**Exercise directions**
Write out, word for word, the lines in the records from the line with "วางแผนวันหยุดไ" up to and including the line with "แม้จะดูมีอิสระ".
* * * * * * * * *
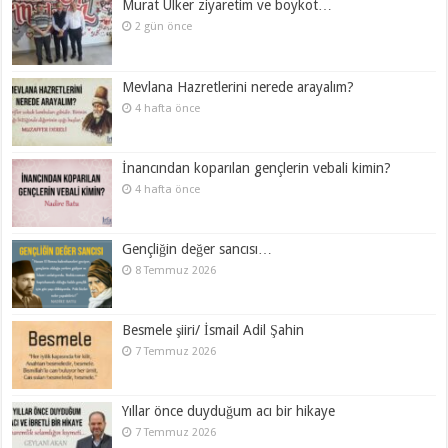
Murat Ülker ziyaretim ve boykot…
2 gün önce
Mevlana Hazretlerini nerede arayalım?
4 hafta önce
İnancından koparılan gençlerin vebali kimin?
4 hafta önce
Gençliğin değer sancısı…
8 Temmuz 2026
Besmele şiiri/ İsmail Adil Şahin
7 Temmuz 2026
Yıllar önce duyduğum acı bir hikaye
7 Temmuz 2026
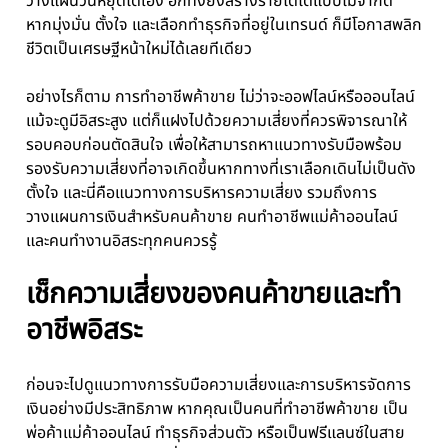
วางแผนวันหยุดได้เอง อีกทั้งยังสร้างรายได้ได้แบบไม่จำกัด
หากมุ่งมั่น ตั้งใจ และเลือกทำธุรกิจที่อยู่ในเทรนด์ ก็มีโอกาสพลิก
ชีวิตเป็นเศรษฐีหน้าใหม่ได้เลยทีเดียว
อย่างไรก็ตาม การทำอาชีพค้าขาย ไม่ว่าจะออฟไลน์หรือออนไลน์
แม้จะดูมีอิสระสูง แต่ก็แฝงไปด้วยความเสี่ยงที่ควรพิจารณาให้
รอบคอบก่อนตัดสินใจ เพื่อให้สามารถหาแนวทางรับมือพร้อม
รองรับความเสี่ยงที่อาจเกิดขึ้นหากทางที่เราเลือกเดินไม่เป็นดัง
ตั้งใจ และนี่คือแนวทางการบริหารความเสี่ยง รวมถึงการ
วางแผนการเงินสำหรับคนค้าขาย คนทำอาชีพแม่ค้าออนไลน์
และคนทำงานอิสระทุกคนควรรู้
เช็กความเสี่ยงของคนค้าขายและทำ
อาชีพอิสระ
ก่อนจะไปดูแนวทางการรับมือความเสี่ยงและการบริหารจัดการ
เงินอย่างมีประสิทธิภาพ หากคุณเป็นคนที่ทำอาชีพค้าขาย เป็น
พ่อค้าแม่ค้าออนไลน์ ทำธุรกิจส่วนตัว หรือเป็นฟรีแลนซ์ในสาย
* * * * * * * * *
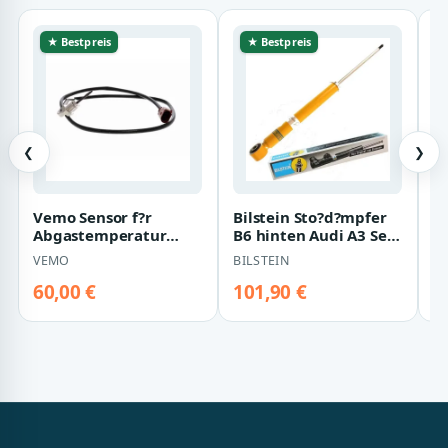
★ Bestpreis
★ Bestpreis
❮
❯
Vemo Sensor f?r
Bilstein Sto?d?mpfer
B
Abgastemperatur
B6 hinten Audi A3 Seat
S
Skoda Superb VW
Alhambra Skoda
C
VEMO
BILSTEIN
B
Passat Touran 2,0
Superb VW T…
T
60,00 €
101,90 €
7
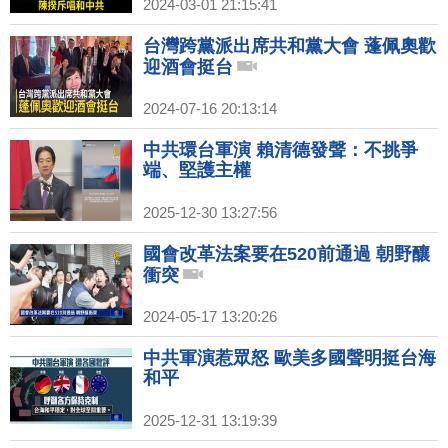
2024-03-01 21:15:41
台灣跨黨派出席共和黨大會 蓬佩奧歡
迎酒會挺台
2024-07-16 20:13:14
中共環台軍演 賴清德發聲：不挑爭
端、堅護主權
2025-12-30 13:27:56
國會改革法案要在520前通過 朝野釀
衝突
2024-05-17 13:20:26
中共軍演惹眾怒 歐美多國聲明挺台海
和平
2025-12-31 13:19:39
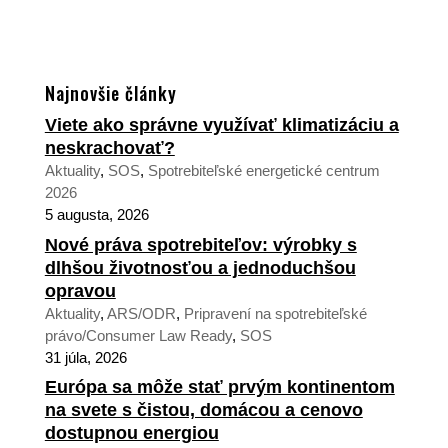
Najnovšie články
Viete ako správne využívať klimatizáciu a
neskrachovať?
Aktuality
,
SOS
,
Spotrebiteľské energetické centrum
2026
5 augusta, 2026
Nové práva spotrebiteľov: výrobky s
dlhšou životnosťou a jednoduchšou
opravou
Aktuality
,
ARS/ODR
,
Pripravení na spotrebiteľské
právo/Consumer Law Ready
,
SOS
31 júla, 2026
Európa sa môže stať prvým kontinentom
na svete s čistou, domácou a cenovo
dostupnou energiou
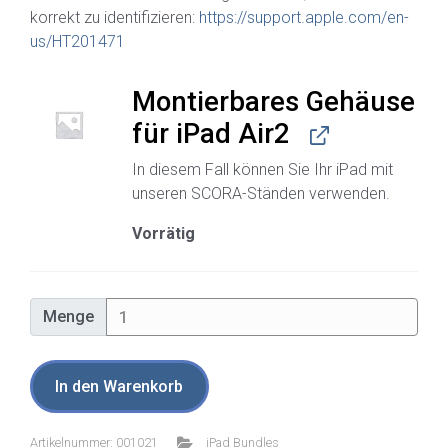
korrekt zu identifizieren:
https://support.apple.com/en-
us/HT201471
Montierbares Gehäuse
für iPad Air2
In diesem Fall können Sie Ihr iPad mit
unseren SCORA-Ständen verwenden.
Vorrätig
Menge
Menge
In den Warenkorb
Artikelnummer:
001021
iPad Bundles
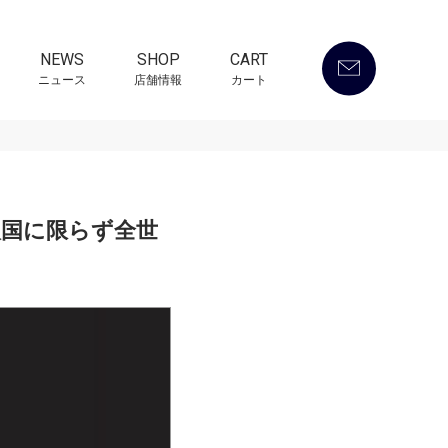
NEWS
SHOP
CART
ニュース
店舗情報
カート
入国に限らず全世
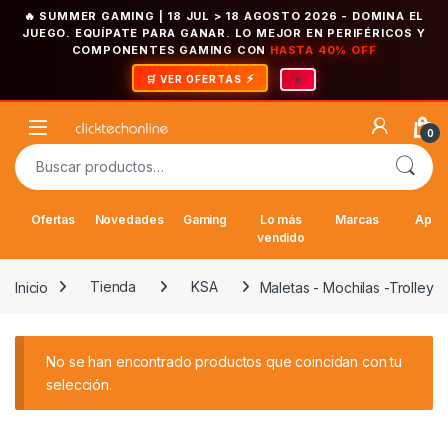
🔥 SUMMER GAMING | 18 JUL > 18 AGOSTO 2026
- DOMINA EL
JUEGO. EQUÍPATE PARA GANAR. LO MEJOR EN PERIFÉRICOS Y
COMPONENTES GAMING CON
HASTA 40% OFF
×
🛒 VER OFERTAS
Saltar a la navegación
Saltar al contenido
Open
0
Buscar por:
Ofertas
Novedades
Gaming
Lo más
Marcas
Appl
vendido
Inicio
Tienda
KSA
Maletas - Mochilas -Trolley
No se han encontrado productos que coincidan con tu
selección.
* * * * * * * * *
**Written answer**
วางแผนวันหยุดได้เอง อีกทั้งยังสร้างรายได้ได้แบบไม่จำกัด
หากมุ่งมั่น ตั้งใจ และเลือกทำธุรกิจที่อยู่ในเทรนด์ ก็มีโอกาสพลิก
ชีวิตเป็นเศรษฐีหน้าใหม่ได้เลยทีเดียว
อย่างไรก็ตาม การทำอาชีพค้าขาย ไม่ว่าจะออฟไลน์หรือออนไลน์
แม้จะดูมีอิสระสูง แต่ก็แฝงไปด้วยความเสี่ยงที่ควรพิจารณาให้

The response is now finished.